Data in this exercise
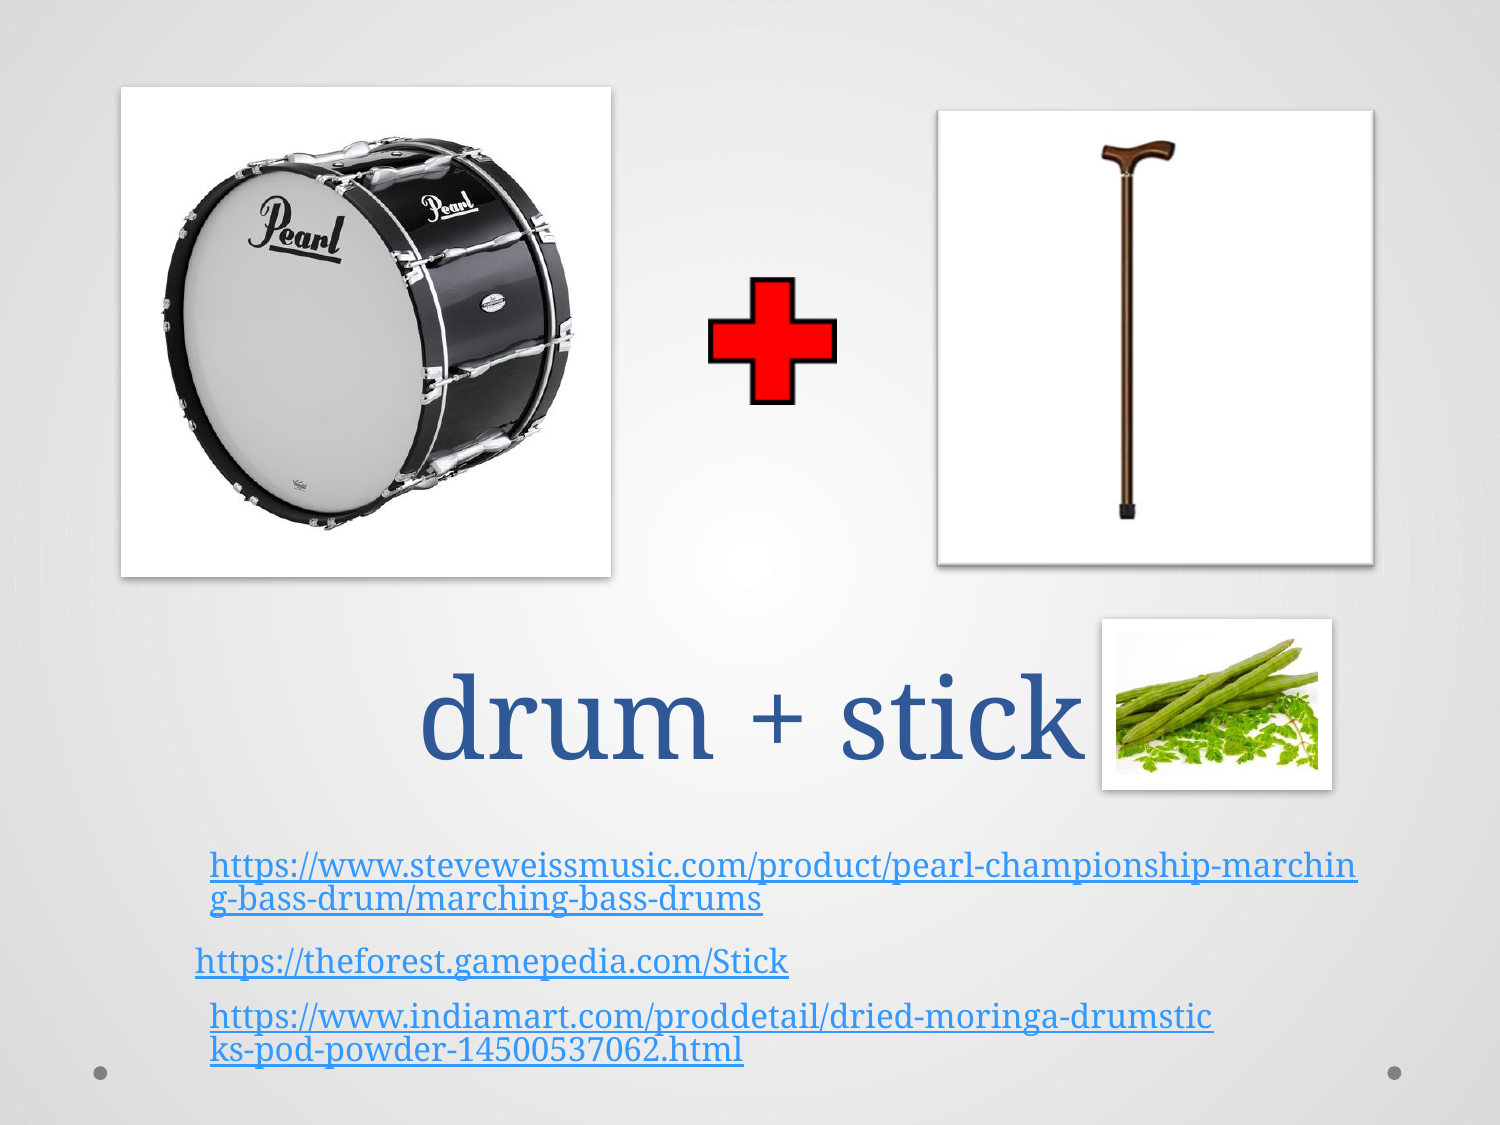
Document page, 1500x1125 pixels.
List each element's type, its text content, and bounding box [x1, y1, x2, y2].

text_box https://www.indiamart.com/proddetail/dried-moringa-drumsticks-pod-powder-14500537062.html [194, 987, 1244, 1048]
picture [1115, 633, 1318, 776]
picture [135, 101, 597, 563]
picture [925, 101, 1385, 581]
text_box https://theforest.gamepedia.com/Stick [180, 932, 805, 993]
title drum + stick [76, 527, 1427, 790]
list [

What the task requires
Word for word, return the records shown above without their pictures.

Solution for this problem
Document page, 1500x1125 pixels.
List each element's type, its text content, and bounding box [x1, y1, x2, y2].

text_box https://www.indiamart.com/proddetail/dried-moringa-drumsticks-pod-powder-14500537062.html [194, 987, 1244, 1048]
picture [1115, 633, 1318, 776]
picture [135, 101, 597, 563]
picture [925, 101, 1385, 581]
text_box https://theforest.gamepedia.com/Stick [180, 932, 805, 993]
title drum + stick [76, 527, 1427, 790]
list [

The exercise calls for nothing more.